BEGIN Data to examine

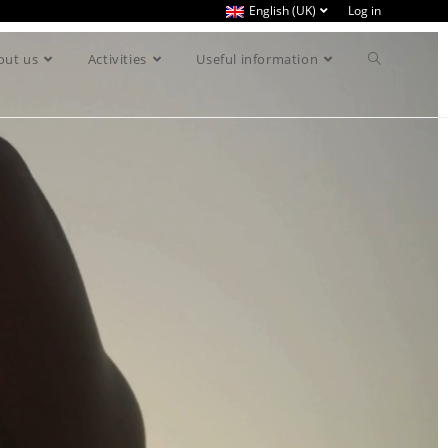
English (UK)
Log in
out us
Activities
Useful information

END Data to examine

## Instructions to follow
Could you restate every entry above word for word, leaving out the pictures?

## Task output
English (UK)
Log in
out us
Activities
Useful information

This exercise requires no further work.